DATASET EXCERPTS —

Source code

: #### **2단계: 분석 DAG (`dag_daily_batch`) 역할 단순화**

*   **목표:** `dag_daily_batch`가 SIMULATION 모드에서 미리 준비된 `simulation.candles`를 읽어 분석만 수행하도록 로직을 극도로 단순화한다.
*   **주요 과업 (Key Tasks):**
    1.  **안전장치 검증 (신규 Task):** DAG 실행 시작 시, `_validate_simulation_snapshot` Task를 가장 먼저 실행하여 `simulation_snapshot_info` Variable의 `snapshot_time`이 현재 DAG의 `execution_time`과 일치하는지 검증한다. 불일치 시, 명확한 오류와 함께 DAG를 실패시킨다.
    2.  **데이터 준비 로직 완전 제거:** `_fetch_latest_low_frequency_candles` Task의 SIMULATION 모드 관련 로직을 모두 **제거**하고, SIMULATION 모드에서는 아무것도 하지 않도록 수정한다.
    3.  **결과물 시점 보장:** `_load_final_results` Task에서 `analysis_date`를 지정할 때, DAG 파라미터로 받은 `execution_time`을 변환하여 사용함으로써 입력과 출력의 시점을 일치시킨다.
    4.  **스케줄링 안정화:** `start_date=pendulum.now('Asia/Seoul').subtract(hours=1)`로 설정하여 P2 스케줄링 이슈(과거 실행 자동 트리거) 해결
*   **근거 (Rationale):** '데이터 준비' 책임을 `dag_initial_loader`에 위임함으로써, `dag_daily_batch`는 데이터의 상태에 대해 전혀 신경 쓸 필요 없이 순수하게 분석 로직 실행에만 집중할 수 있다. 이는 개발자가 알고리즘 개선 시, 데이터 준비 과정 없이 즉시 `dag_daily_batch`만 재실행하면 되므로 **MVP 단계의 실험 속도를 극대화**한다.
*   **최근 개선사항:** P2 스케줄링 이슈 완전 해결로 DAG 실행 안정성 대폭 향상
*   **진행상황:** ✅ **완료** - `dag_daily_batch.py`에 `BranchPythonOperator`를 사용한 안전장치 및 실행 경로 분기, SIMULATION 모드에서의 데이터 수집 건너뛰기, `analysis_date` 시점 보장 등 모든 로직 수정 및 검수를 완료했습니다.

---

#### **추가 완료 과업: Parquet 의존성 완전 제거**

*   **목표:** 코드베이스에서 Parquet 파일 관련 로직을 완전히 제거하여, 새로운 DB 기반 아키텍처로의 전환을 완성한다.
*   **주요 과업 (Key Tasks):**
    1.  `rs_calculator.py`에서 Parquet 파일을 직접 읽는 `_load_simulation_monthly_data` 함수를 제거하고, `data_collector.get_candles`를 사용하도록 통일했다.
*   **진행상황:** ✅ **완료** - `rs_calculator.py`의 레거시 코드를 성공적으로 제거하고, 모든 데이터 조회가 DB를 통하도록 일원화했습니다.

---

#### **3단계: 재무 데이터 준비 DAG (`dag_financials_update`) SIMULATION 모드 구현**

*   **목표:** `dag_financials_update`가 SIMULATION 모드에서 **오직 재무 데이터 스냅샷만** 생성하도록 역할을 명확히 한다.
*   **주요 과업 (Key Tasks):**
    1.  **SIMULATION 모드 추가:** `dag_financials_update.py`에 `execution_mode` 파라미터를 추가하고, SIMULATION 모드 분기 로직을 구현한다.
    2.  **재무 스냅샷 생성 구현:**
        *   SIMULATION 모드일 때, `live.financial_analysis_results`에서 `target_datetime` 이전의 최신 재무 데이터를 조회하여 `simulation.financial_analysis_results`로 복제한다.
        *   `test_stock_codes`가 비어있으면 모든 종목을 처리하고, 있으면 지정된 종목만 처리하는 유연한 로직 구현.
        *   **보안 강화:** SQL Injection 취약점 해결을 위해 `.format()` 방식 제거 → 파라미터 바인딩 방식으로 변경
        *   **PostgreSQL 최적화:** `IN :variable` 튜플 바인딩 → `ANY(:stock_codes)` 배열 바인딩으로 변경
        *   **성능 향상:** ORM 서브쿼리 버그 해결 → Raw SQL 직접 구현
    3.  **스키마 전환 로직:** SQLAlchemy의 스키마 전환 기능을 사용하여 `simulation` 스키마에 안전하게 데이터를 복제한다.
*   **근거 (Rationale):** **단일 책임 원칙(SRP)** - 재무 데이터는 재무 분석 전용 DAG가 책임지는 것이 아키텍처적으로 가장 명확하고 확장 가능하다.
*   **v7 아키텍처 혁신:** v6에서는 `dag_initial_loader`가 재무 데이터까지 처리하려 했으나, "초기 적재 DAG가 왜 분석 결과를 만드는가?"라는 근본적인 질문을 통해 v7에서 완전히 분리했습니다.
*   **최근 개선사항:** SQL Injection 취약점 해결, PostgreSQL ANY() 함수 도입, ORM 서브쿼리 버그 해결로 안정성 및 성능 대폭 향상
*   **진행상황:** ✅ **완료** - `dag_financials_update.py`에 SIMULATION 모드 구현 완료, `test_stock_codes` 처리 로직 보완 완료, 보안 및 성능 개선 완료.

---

WORK ITEM — The answer should consist of all the lines above, retyped exactly.

SOLUTION FOR THIS EXERCISE —
Source code

: #### **2단계: 분석 DAG (`dag_daily_batch`) 역할 단순화**

*   **목표:** `dag_daily_batch`가 SIMULATION 모드에서 미리 준비된 `simulation.candles`를 읽어 분석만 수행하도록 로직을 극도로 단순화한다.
*   **주요 과업 (Key Tasks):**
    1.  **안전장치 검증 (신규 Task):** DAG 실행 시작 시, `_validate_simulation_snapshot` Task를 가장 먼저 실행하여 `simulation_snapshot_info` Variable의 `snapshot_time`이 현재 DAG의 `execution_time`과 일치하는지 검증한다. 불일치 시, 명확한 오류와 함께 DAG를 실패시킨다.
    2.  **데이터 준비 로직 완전 제거:** `_fetch_latest_low_frequency_candles` Task의 SIMULATION 모드 관련 로직을 모두 **제거**하고, SIMULATION 모드에서는 아무것도 하지 않도록 수정한다.
    3.  **결과물 시점 보장:** `_load_final_results` Task에서 `analysis_date`를 지정할 때, DAG 파라미터로 받은 `execution_time`을 변환하여 사용함으로써 입력과 출력의 시점을 일치시킨다.
    4.  **스케줄링 안정화:** `start_date=pendulum.now('Asia/Seoul').subtract(hours=1)`로 설정하여 P2 스케줄링 이슈(과거 실행 자동 트리거) 해결
*   **근거 (Rationale):** '데이터 준비' 책임을 `dag_initial_loader`에 위임함으로써, `dag_daily_batch`는 데이터의 상태에 대해 전혀 신경 쓸 필요 없이 순수하게 분석 로직 실행에만 집중할 수 있다. 이는 개발자가 알고리즘 개선 시, 데이터 준비 과정 없이 즉시 `dag_daily_batch`만 재실행하면 되므로 **MVP 단계의 실험 속도를 극대화**한다.
*   **최근 개선사항:** P2 스케줄링 이슈 완전 해결로 DAG 실행 안정성 대폭 향상
*   **진행상황:** ✅ **완료** - `dag_daily_batch.py`에 `BranchPythonOperator`를 사용한 안전장치 및 실행 경로 분기, SIMULATION 모드에서의 데이터 수집 건너뛰기, `analysis_date` 시점 보장 등 모든 로직 수정 및 검수를 완료했습니다.

---

#### **추가 완료 과업: Parquet 의존성 완전 제거**

*   **목표:** 코드베이스에서 Parquet 파일 관련 로직을 완전히 제거하여, 새로운 DB 기반 아키텍처로의 전환을 완성한다.
*   **주요 과업 (Key Tasks):**
    1.  `rs_calculator.py`에서 Parquet 파일을 직접 읽는 `_load_simulation_monthly_data` 함수를 제거하고, `data_collector.get_candles`를 사용하도록 통일했다.
*   **진행상황:** ✅ **완료** - `rs_calculator.py`의 레거시 코드를 성공적으로 제거하고, 모든 데이터 조회가 DB를 통하도록 일원화했습니다.

---

#### **3단계: 재무 데이터 준비 DAG (`dag_financials_update`) SIMULATION 모드 구현**

*   **목표:** `dag_financials_update`가 SIMULATION 모드에서 **오직 재무 데이터 스냅샷만** 생성하도록 역할을 명확히 한다.
*   **주요 과업 (Key Tasks):**
    1.  **SIMULATION 모드 추가:** `dag_financials_update.py`에 `execution_mode` 파라미터를 추가하고, SIMULATION 모드 분기 로직을 구현한다.
    2.  **재무 스냅샷 생성 구현:**
        *   SIMULATION 모드일 때, `live.financial_analysis_results`에서 `target_datetime` 이전의 최신 재무 데이터를 조회하여 `simulation.financial_analysis_results`로 복제한다.
        *   `test_stock_codes`가 비어있으면 모든 종목을 처리하고, 있으면 지정된 종목만 처리하는 유연한 로직 구현.
        *   **보안 강화:** SQL Injection 취약점 해결을 위해 `.format()` 방식 제거 → 파라미터 바인딩 방식으로 변경
        *   **PostgreSQL 최적화:** `IN :variable` 튜플 바인딩 → `ANY(:stock_codes)` 배열 바인딩으로 변경
        *   **성능 향상:** ORM 서브쿼리 버그 해결 → Raw SQL 직접 구현
    3.  **스키마 전환 로직:** SQLAlchemy의 스키마 전환 기능을 사용하여 `simulation` 스키마에 안전하게 데이터를 복제한다.
*   **근거 (Rationale):** **단일 책임 원칙(SRP)** - 재무 데이터는 재무 분석 전용 DAG가 책임지는 것이 아키텍처적으로 가장 명확하고 확장 가능하다.
*   **v7 아키텍처 혁신:** v6에서는 `dag_initial_loader`가 재무 데이터까지 처리하려 했으나, "초기 적재 DAG가 왜 분석 결과를 만드는가?"라는 근본적인 질문을 통해 v7에서 완전히 분리했습니다.
*   **최근 개선사항:** SQL Injection 취약점 해결, PostgreSQL ANY() 함수 도입, ORM 서브쿼리 버그 해결로 안정성 및 성능 대폭 향상
*   **진행상황:** ✅ **완료** - `dag_financials_update.py`에 SIMULATION 모드 구현 완료, `test_stock_codes` 처리 로직 보완 완료, 보안 및 성능 개선 완료.

---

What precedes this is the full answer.